As Ackerman et al point out, this is wrong. If a constant positive bias is added to all "self-reported" scores in Ackerman et al's synthetic data, the effect is to shift the "self-reported" curve upward relative to the "objective" curve without changing the shape of either, with a result nearly identical to K&D's figure 1, even though the introduced bias is independent of true or measured ability.
(As I said, there is evidence in K&D's data for an overall upward bias in self-assessed ability, but K&D claim throughout the paper that the bias is correlated with ability, and I think "the overestimation we observed" is meant to include that.)
As the variance in the true skill of the subjects decreases, the real D-K effect should decrease, while the D-K-mimicking artifact of the analysis increases, since noise introduced by the testing process will cause more mixing of the quartiles when there is less real difference between them. K&D's subjects were all undergraduates from a single university, and in at least 3 of the 4 studies were from a single department (psychology). Since K&D repeatedly referred to the lowest quartile of subjects as "incompetent", it's worth adding that the school in question is Cornell, which is generally ranked among the top 10-20 universities in the world. According to Wikipedia (just linked), the 25th-percentile SAT score of Cornell admittees is 1450, which according to the College Board is the 96th percentile of all SAT takers and the 99th percentile of U.S. 11th- and 12th-graders. I don't know how the psychology department compares to that university-wide average. Still, I can't help thinking that there is probably a large gulf between the "incompetents" in this study and what the average layperson who has heard of the D-K effect imagines when they hear "incompetent". Even if something like the D-K effect is real, I wouldn't expect to see it in this rather narrow slice of the spectrum of academic achievement.

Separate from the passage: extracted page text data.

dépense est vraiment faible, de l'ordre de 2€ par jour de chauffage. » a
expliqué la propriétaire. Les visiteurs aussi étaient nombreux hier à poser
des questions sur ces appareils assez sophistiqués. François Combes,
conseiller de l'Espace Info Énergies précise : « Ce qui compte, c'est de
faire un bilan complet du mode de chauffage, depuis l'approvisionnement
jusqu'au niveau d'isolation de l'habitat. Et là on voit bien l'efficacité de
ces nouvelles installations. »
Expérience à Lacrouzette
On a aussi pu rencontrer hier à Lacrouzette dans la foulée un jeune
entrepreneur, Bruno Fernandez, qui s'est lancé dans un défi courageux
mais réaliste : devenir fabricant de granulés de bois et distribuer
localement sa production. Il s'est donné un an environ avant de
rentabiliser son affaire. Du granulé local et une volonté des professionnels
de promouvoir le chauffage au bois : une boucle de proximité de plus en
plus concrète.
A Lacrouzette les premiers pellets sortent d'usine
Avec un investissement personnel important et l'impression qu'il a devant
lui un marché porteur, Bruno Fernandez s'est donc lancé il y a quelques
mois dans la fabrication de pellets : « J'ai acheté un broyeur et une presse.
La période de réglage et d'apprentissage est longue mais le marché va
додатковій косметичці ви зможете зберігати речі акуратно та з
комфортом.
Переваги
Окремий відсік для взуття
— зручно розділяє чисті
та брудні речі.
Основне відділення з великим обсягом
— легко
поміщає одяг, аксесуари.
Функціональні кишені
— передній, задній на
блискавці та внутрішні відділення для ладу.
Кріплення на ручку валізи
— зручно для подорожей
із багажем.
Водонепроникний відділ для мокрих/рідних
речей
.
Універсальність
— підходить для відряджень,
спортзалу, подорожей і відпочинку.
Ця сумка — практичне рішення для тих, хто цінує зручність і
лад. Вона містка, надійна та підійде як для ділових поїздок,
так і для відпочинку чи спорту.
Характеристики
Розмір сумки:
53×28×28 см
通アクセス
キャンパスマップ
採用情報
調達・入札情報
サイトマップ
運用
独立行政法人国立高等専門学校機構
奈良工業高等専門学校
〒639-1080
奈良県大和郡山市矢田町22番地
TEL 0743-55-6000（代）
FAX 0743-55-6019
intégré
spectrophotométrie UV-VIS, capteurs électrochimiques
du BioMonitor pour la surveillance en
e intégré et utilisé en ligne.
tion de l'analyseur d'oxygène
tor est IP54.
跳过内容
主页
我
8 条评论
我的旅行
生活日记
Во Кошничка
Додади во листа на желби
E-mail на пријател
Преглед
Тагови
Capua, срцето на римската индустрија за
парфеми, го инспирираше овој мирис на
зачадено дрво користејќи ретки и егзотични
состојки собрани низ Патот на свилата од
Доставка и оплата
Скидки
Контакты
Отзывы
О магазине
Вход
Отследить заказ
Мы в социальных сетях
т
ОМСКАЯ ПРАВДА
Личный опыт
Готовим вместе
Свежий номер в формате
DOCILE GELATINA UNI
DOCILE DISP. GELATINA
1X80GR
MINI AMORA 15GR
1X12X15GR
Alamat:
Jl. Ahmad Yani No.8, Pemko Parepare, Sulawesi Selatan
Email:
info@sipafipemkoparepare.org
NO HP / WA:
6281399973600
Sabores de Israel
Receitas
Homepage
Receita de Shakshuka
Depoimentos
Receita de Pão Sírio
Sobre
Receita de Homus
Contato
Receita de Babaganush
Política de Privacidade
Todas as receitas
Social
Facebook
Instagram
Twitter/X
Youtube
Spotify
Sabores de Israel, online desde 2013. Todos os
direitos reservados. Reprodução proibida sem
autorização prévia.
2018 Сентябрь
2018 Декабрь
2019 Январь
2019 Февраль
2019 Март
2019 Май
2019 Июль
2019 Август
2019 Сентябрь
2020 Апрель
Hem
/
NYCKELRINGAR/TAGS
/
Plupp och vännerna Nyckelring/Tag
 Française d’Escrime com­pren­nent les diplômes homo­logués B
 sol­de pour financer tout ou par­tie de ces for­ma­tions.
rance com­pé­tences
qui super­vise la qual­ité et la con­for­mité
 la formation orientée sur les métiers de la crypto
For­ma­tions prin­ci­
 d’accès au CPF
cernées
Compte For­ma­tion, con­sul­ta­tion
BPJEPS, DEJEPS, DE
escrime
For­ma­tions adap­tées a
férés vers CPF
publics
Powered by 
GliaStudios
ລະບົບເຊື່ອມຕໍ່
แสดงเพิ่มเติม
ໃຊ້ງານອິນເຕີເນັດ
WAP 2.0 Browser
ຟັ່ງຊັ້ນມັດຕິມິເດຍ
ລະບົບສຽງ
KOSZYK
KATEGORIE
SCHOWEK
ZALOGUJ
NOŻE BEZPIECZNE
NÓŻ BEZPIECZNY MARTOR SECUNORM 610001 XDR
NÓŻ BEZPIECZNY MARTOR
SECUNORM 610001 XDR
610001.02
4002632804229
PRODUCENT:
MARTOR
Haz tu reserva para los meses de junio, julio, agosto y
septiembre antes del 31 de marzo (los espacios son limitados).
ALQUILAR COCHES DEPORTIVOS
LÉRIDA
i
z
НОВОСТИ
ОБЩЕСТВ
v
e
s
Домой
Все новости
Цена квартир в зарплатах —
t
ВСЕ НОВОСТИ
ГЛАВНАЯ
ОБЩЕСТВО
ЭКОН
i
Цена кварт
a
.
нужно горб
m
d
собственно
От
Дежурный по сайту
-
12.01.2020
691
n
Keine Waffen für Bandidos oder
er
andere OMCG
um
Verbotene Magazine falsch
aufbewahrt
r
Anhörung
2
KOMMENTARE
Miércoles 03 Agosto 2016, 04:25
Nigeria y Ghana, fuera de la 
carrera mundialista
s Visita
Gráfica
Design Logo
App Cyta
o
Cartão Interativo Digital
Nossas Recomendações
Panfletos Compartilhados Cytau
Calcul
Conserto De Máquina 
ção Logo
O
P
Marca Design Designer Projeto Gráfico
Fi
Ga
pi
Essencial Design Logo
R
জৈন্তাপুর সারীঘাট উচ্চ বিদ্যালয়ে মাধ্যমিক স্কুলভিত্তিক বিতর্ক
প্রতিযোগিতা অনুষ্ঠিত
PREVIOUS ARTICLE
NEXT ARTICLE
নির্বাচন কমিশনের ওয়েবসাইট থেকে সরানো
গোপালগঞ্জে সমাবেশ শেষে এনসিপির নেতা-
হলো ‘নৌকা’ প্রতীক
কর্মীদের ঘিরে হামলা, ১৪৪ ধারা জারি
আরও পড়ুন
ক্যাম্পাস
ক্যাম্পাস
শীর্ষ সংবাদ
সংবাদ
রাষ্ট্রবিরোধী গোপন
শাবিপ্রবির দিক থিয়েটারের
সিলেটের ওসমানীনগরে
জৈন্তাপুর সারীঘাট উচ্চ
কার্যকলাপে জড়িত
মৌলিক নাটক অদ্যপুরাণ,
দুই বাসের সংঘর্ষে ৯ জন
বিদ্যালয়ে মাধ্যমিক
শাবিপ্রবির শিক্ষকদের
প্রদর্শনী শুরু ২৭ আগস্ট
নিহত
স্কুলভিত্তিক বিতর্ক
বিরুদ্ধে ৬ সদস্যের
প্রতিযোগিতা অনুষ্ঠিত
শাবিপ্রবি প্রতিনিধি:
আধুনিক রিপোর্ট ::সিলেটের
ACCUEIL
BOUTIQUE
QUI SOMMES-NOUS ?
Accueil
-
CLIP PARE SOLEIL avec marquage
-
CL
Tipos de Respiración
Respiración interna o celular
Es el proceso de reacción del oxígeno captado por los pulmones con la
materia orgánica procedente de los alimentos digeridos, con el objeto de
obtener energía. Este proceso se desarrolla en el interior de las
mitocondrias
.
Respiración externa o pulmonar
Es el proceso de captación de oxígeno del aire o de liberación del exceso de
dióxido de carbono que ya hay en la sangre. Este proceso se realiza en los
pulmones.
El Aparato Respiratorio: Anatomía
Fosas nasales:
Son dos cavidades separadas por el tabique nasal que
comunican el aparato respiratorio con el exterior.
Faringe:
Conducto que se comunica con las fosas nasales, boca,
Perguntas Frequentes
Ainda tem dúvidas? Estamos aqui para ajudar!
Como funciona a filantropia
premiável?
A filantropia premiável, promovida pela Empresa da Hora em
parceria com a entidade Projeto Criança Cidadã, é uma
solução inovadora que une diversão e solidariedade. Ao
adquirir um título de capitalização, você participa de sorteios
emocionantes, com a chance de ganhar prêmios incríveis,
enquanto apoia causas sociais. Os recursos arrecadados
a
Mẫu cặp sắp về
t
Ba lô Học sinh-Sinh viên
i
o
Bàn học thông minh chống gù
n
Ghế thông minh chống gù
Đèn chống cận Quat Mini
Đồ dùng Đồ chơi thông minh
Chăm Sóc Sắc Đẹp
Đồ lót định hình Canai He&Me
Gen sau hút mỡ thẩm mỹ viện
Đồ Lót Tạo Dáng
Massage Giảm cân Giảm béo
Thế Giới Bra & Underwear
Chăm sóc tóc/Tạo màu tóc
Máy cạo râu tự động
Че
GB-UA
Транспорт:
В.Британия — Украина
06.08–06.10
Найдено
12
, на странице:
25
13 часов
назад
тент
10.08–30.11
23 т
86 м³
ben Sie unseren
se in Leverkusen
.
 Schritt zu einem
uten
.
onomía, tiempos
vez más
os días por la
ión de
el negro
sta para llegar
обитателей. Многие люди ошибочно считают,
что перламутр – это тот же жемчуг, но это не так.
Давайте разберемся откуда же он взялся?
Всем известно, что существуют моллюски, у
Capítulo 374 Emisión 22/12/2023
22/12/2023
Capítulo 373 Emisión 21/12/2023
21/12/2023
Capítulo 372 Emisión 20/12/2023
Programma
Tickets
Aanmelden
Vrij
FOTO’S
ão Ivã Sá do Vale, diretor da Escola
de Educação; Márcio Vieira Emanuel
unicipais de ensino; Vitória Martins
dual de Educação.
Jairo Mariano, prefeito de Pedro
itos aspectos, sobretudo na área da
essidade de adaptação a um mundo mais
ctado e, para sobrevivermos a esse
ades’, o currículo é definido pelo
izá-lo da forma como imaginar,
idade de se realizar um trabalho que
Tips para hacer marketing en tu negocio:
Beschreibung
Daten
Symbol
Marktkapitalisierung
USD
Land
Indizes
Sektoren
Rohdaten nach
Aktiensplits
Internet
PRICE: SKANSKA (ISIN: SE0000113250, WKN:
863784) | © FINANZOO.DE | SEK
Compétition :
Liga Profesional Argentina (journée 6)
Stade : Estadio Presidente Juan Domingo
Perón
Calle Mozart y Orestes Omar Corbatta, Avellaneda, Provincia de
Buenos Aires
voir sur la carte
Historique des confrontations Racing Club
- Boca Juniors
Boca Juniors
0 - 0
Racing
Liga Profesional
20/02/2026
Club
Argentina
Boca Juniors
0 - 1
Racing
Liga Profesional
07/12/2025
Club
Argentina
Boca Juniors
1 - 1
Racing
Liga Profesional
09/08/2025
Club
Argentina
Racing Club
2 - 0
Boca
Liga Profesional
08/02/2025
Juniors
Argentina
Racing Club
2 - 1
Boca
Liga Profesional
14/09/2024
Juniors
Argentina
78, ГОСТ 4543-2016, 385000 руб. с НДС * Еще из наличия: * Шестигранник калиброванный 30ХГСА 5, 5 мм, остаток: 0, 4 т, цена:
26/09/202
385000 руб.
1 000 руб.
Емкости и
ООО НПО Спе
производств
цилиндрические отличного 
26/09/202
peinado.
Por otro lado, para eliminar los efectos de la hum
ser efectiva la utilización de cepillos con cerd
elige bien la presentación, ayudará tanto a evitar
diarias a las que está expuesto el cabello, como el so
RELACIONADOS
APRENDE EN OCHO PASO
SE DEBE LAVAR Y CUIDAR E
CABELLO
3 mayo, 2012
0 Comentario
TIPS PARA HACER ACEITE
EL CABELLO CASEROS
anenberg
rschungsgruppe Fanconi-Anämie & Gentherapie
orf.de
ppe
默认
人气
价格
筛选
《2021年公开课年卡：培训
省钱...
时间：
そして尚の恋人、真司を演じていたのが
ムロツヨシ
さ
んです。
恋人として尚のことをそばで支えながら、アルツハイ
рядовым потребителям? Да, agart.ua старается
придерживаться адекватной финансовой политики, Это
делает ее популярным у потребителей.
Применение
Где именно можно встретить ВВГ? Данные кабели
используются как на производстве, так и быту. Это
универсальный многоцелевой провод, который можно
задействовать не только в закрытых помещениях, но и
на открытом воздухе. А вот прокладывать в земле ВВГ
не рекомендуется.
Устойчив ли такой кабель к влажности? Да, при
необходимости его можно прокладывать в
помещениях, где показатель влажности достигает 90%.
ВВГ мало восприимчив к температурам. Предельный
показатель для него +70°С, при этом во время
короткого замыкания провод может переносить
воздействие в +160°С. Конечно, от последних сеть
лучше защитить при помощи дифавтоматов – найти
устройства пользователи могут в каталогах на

Rex Kerr's answer mentions another study by Burson et al which replicates the findings of K&D. The replication uses the same analysis method, and is invalidated by the same argument.
I find it odd that neither K&D nor Burson et al presented their data in what would seem to be the obvious way: a scatterplot. I have a hypothesis that would explain that: their scatterplots showed no obvious effect, so they left them out of the paper, and went with another analysis that seemed to show the effect that they were expecting to find. It's not a very charitable hypothesis, but it seems plausible.
Papers critical of K&D:
P. L. Ackerman, M. E. Beier, and K. R. Bowen, "What we really know about our abilities and our knowledge." Personality and Individual Differences 33 (2002) 587–605. DOI, PDF
J. Krueger and R. Mueller, "Unskilled, unaware, or both? The better-than-average heuristic and statistical regression predict errors in estimates of own performance." Journal of Personality and Social Psychology 2002 Feb;82(2):189-92. DOI, PDF
E. Nuhfer et al, "Random Number Simulations Reveal How Random Noise Affects the Measurements and Graphical Portrayals of Self-Assessed Competency." Numeracy 9, Iss. 1 (2016). DOI, PDF
G. Gignaca and M. Zajenkowski, "The Dunning-Kruger effect is (mostly) a statistical artefact: Valid approaches to testing the hypothesis with individual differences data." Intelligence 80, May–June 2020, 101449. DOI, PDF
Articles/blog posts critical of K&D:
T. Yarkoni, "What the Dunning-Kruger effect is and isn’t" (personal blog, 2010)
A. Danvers, "Dunning-Kruger isn't real: The least knowledgeable people are not the most overconfident" (psychologytoday.com, 2020)
J. Jarry, "The Dunning-Kruger Effect Is Probably Not Real" (McGill University Office for Science and Society, 2020)
Both of these lists are probably very incomplete.